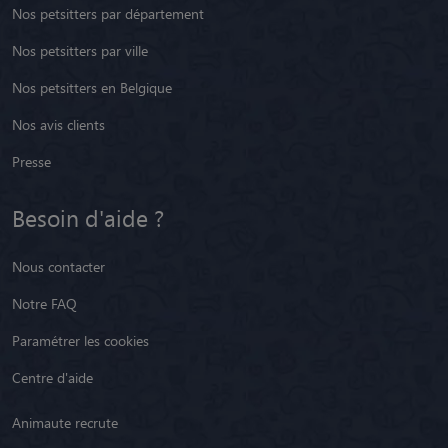
Nos petsitters par département
Nos petsitters par ville
Nos petsitters en Belgique
Nos avis clients
Presse
Besoin d'aide ?
Nous contacter
Notre FAQ
Paramétrer les cookies
Centre d'aide
Animaute recrute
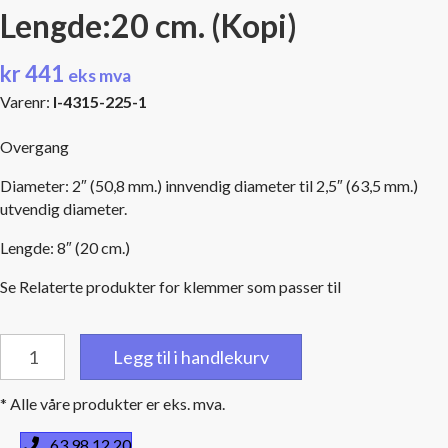
Lengde:20 cm. (Kopi)
kr
441
eks mva
Varenr:
I-4315-225-1
Overgang
Diameter: 2″ (50,8 mm.) innvendig diameter til 2,5″ (63,5 mm.)
utvendig diameter.
Lengde: 8″ (20 cm.)
Se Relaterte produkter for klemmer som passer til
Overgang:
Legg til i handlekurv
2"
(50,8
* Alle våre produkter er eks. mva.
mm)
lnnv
63 98 12 20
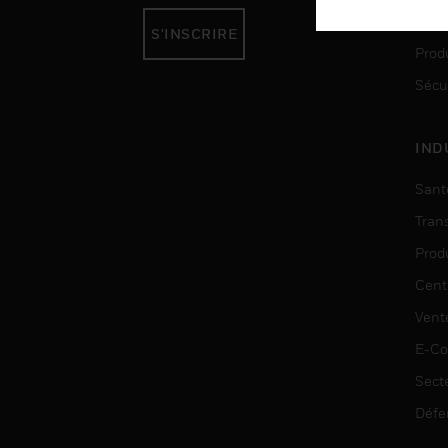
Auto
S'INSCRIRE
Produ
Sécu
IND
Sant
Tran
Prod
Cent
Vent
E-C
Sect
Défe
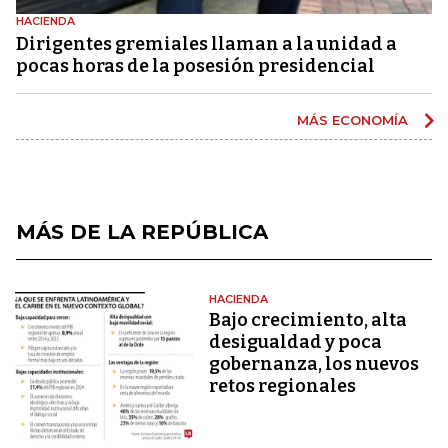
HACIENDA
Dirigentes gremiales llaman a la unidad a
pocas horas de la posesión presidencial
MÁS ECONOMÍA
MÁS DE LA REPÚBLICA
HACIENDA
Bajo crecimiento, alta
desigualdad y poca
gobernanza, los nuevos
retos regionales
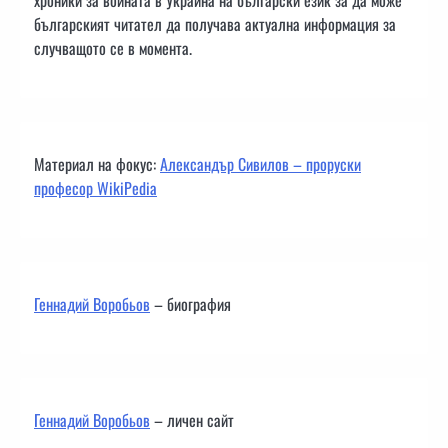
българският читател да получава актуална информация за
случващото се в момента.
Материал на фокус:
Александър Сивилов – проруски
професор WikiPedia
Геннадий Воробьов
– биография
Геннадий Воробьов
– личен сайт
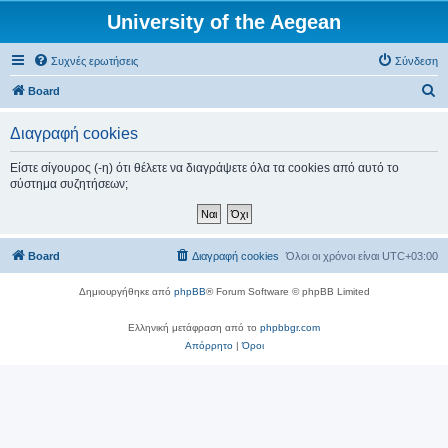
University of the Aegean
Συχνές ερωτήσεις
Σύνδεση
Α
Board
ν
Διαγραφή cookies
α
ζ
Είστε σίγουρος (-η) ότι θέλετε να διαγράψετε όλα τα cookies από αυτό το
σύστημα συζητήσεων;
ή
τ
η
Board
Διαγραφή cookies
Όλοι οι χρόνοι είναι
UTC+03:00
σ
η
Δημιουργήθηκε από
phpBB
® Forum Software © phpBB Limited
Ελληνική μετάφραση από το
phpbbgr.com
Απόρρητο
|
Όροι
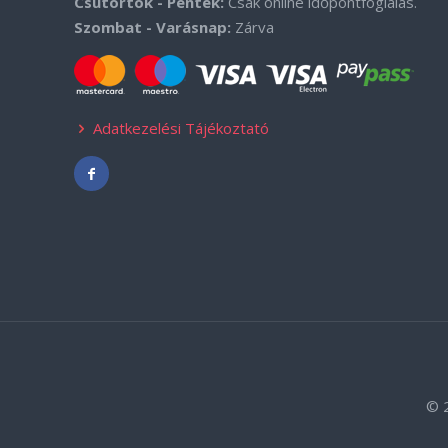
Csütörtök - Péntek:
Csak online időpontfoglalás.
Szombat - Varásnap:
Zárva
Adatkezelési Tájékoztató
© 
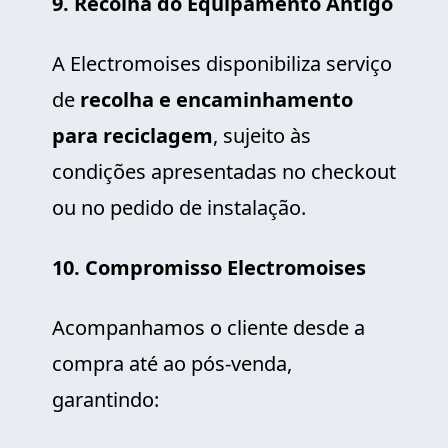
9. Recolha do Equipamento Antigo
A Electromoises disponibiliza serviço
de
recolha e encaminhamento
para reciclagem
, sujeito às
condições apresentadas no checkout
ou no pedido de instalação.
10. Compromisso Electromoises
Acompanhamos o cliente desde a
compra até ao pós-venda,
garantindo:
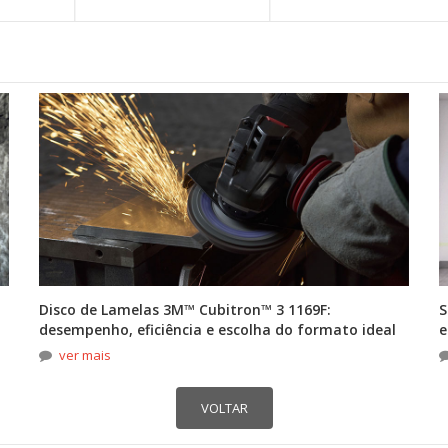
Disco de Lamelas 3M™ Cubitron™ 3 1169F:
S
desempenho, eficiência e escolha do formato ideal
e
ver mais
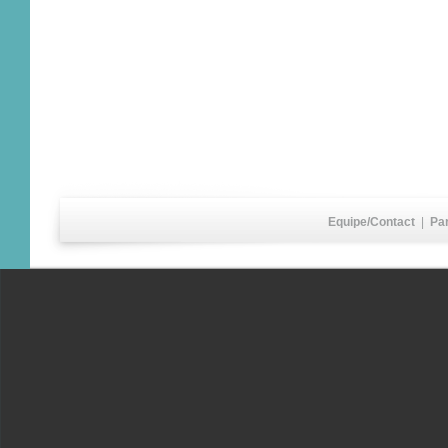
Equipe/Contact
|
Pa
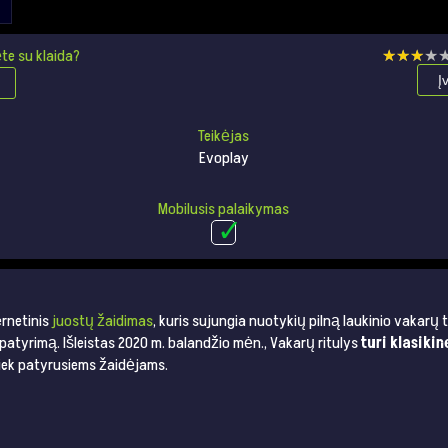
te su klaida?
★★★★
★★★★
Į
Teikėjas
Evoplay
Mobilusis palaikymas
ernetinis
juostų žaidimas
, kuris sujungia nuotykių pilną laukinio vakarų
 patyrimą. Išleistas 2020 m. balandžio mėn., Vakarų ritulys
turi klasikin
 tiek patyrusiems žaidėjams.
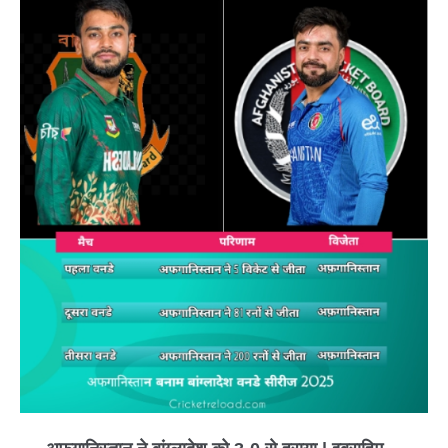
बांग्लादेश
को
3-
0
से
हराया
|
इब्राहिम
जादरान
और
राशिद
खान
का
जलवा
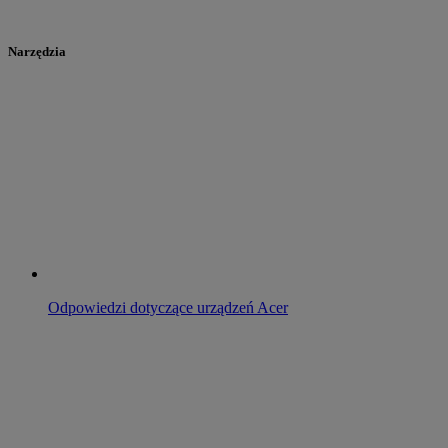
Narzędzia
Odpowiedzi dotyczące urządzeń Acer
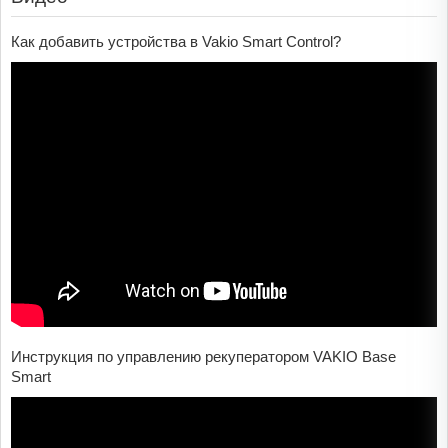
Как добавить устройства в Vakio Smart Control?
Инструкция по управлению рекуператором VAKIO Base
Smart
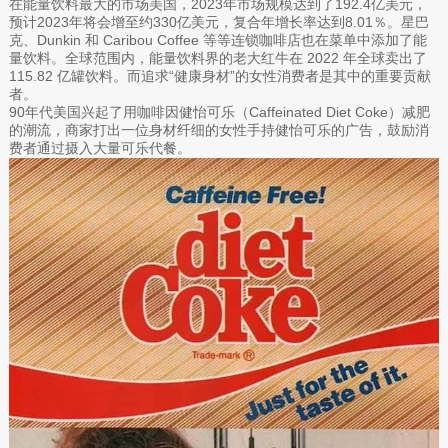
在能量饮料最大的市场美国，2023年市场规模达到了192.4亿美元，
预计2023年将会增至约330亿美元，复合年增长率达到8.01％。星巴
克、Dunkin 和 Caribou Coffee 等等连锁咖啡店也在菜单中添加了能
量饮料。全球范围内，能量饮料界的老大红牛在 2022 年全球卖出了
115.82 亿罐饮料。而追求“健康身材”的女性消费者是其中的重要贡献
者。
90年代美国兴起了用咖啡因健怡可乐（Caffeinated Diet Coke）减肥
的潮流，商家打出一位身材纤细的女性手持健怡可乐的广告，鼓励消
费者通过摄入大量可乐代餐。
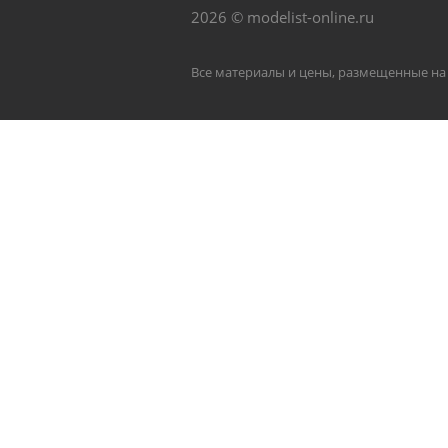
2026 © modelist-online.ru
Все материалы и цены, размещенные на 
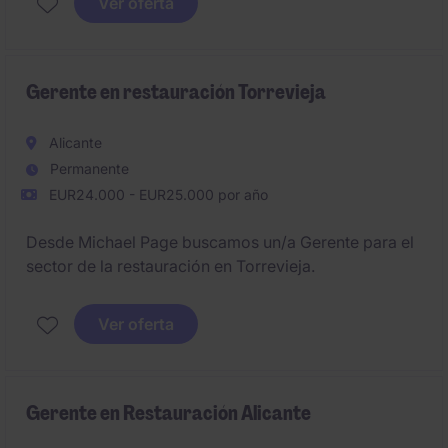
Ver oferta
Gerente en restauración Torrevieja
Alicante
Permanente
EUR24.000 - EUR25.000 por año
Desde Michael Page buscamos un/a Gerente para el
sector de la restauración en Torrevieja.
Ver oferta
Gerente en Restauración Alicante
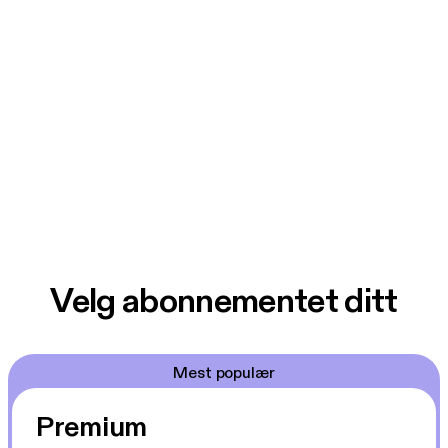
Velg abonnementet ditt
Mest populær
Premium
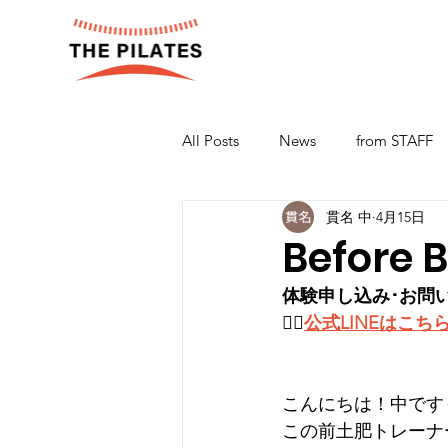
All Posts
News
from STAFF
貫名 中
4月15日
Before
体験申し込み･お問
👉🏻
公式LINEはこち
こんにちは！中です☺
この前土肥トレーナ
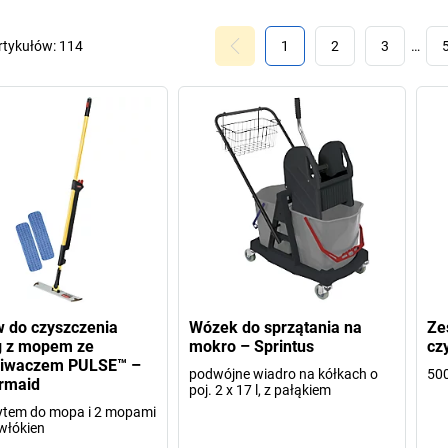
rtykułów:
114
1
2
3
…
 do czyszczenia
Wózek do sprzątania na
Ze
g z mopem ze
mokro – Sprintus
cz
kiwaczem PULSE™ –
podwójne wiadro na kółkach o
50
rmaid
poj. 2 x 17 l, z pałąkiem
ytem do mopa i 2 mopami
włókien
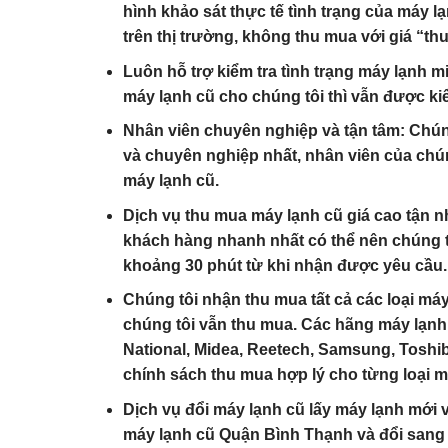
hình khảo sát thực tế tình trạng của máy l
trên thị trường, không thu mua với giá “
Luôn hỗ trợ kiểm tra tình trạng máy lạnh m
máy lạnh cũ cho chúng tôi thì vẫn được kiể
Nhân viên chuyên nghiệp và tận tâm
: Chún
và chuyên nghiệp nhất, nhân viên của chún
máy lạnh cũ.
Dịch vụ thu mua máy lạnh cũ giá cao tận n
khách hàng nhanh nhất có thể nên chúng t
khoảng 30 phút từ khi nhận được yêu cầu.
Chúng tôi nhận thu mua tất cả các loại má
chúng tôi vẫn thu mua. Các hãng máy lạnh 
National, Midea, Reetech, Samsung, Toshib
chính sách thu mua hợp lý cho từng loại 
Dịch vụ đổi máy lạnh cũ lấy máy lạnh mới 
máy lạnh cũ Quận Bình Thạnh và đổi sang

WHAT YOU ARE ASKED TO DO >>
Reproduce the text of all the records above, substituting "Forum" for every occurrence of "Board" and leaving everything else unchanged. Omit the pictures from your answer.

COMPLETED TASK >>
Nos petsitters par département
Nos petsitters par ville
Nos petsitters en Belgique
Nos avis clients
Presse
Besoin d'aide ?
Nous contacter
Notre FAQ
Paramétrer les cookies
Centre d'aide
Animaute recrute
Lengde:20 cm. (Kopi)
kr
441
eks mva
Varenr:
I-4315-225-1
Overgang
Diameter: 2″ (50,8 mm.) innvendig diameter til 2,5″ (63,5 mm.)
utvendig diameter.
Lengde: 8″ (20 cm.)
Se Relaterte produkter for klemmer som passer til
Overgang:
Legg til i handlekurv
2"
(50,8
* Alle våre produkter er eks. mva.
mm)
lnnv
63 98 12 20
Auto
S'INSCRIRE
Produ
Sécu
IND
Sant
Tran
Prod
Cent
Vent
E-C
Sect
Défe
HACIENDA
Dirigentes gremiales llaman a la unidad a
pocas horas de la posesión presidencial
MÁS ECONOMÍA
MÁS DE LA REPÚBLICA
HACIENDA
Bajo crecimiento, alta
desigualdad y poca
gobernanza, los nuevos
retos regionales
българският читател да получава актуална информация за
случващото се в момента.
Материал на фокус:
Александър Сивилов – проруски
професор WikiPedia
Геннадий Воробьов
– биография
Геннадий Воробьов
– личен сайт
University of the Aegean
Συχνές ερωτήσεις
Σύνδεση
Α
Forum
ν
Διαγραφή cookies
α
ζ
Είστε σίγουρος (-η) ότι θέλετε να διαγράψετε όλα τα cookies από αυτό το
σύστημα συζητήσεων;
ή
τ
η
Forum
Διαγραφή cookies
Όλοι οι χρόνοι είναι
UTC+03:00
σ
η
Δημιουργήθηκε από
phpBB
® Forum Software © phpBB Limited
Ελληνική μετάφραση από το
phpbbgr.com
Απόρρητο
|
Όροι
Csütörtök - Péntek:
Csak online időpontfoglalás.
Szombat - Varásnap:
Zárva
Adatkezelési Tájékoztató
© 
9. Recolha do Equipamento Antigo
A Electromoises disponibiliza serviço
de
recolha e encaminhamento
para reciclagem
, sujeito às
condições apresentadas no checkout
ou no pedido de instalação.
10. Compromisso Electromoises
Acompanhamos o cliente desde a
compra até ao pós-venda,
garantindo:
Disco de Lamelas 3M™ Cubitron™ 3 1169F:
S
desempenho, eficiência e escolha do formato ideal
e
ver mais
Equipe/Contact
|
Pa
te su klaida?
★★★★
★★★★
Į
Teikėjas
Evoplay
Mobilusis palaikymas
ernetinis
juostų žaidimas
, kuris sujungia nuotykių pilną laukinio vakarų
 patyrimą. Išleistas 2020 m. balandžio mėn., Vakarų ritulys
turi klasikin
 tiek patyrusiems žaidėjams.
बांग्लादेश
को
3-
0
से
हराया
|
इब्राहिम
जादरान
और
राशिद
खान
का
जलवा
Narzędzia
Odpowiedzi dotyczące urządzeń Acer
Как добавить устройства в Vakio Smart Control?
Инструкция по управлению рекуператором VAKIO Base
Smart
在能量饮料最大的市场美国，2023年市场规模达到了192.4亿美元，
预计2023年将会增至约330亿美元，复合年增长率达到8.01％。星巴
克、Dunkin 和 Caribou Coffee 等等连锁咖啡店也在菜单中添加了能
量饮料。全球范围内，能量饮料界的老大红牛在 2022 年全球卖出了
115.82 亿罐饮料。而追求“健康身材”的女性消费者是其中的重要贡献
者。
90年代美国兴起了用咖啡因健怡可乐（Caffeinated Diet Coke）减肥
的潮流，商家打出一位身材纤细的女性手持健怡可乐的广告，鼓励消
费者通过摄入大量可乐代餐。
2026 © modelist-online.ru
Все материалы и цены, размещенные на 
Ver oferta
Gerente en restauración Torrevieja
Alicante
Permanente
EUR24.000 - EUR25.000 por año
Desde Michael Page buscamos un/a Gerente para el
sector de la restauración en Torrevieja.
Ver oferta
Gerente en Restauración Alicante
Velg abonnementet ditt
Mest populær
Premium
All Posts
News
from STAFF
貫名 中
4月15日
Before
体験申し込み･お問
👉🏻
公式LINEはこち
こんにちは！中です☺
この前土肥トレーナ
rtykułów:
114
1
2
3
…
 do czyszczenia
Wózek do sprzątania na
Ze
g z mopem ze
mokro – Sprintus
cz
kiwaczem PULSE™ –
podwójne wiadro na kółkach o
50
rmaid
poj. 2 x 17 l, z pałąkiem
ytem do mopa i 2 mopami
włókien
hình khảo sát thực tế tình trạng của máy l
trên thị trường, không thu mua với giá “
Luôn hỗ trợ kiểm tra tình trạng máy lạnh m
máy lạnh cũ cho chúng tôi thì vẫn được kiể
Nhân viên chuyên nghiệp và tận tâm
: Chún
và chuyên nghiệp nhất, nhân viên của chún
máy lạnh cũ.
Dịch vụ thu mua máy lạnh cũ giá cao tận n
khách hàng nhanh nhất có thể nên chúng t
khoảng 30 phút từ khi nhận được yêu cầu.
Chúng tôi nhận thu mua tất cả các loại má
chúng tôi vẫn thu mua. Các hãng máy lạnh 
National, Midea, Reetech, Samsung, Toshib
chính sách thu mua hợp lý cho từng loại 
Dịch vụ đổi máy lạnh cũ lấy máy lạnh mới 
máy lạnh cũ Quận Bình Thạnh và đổi sang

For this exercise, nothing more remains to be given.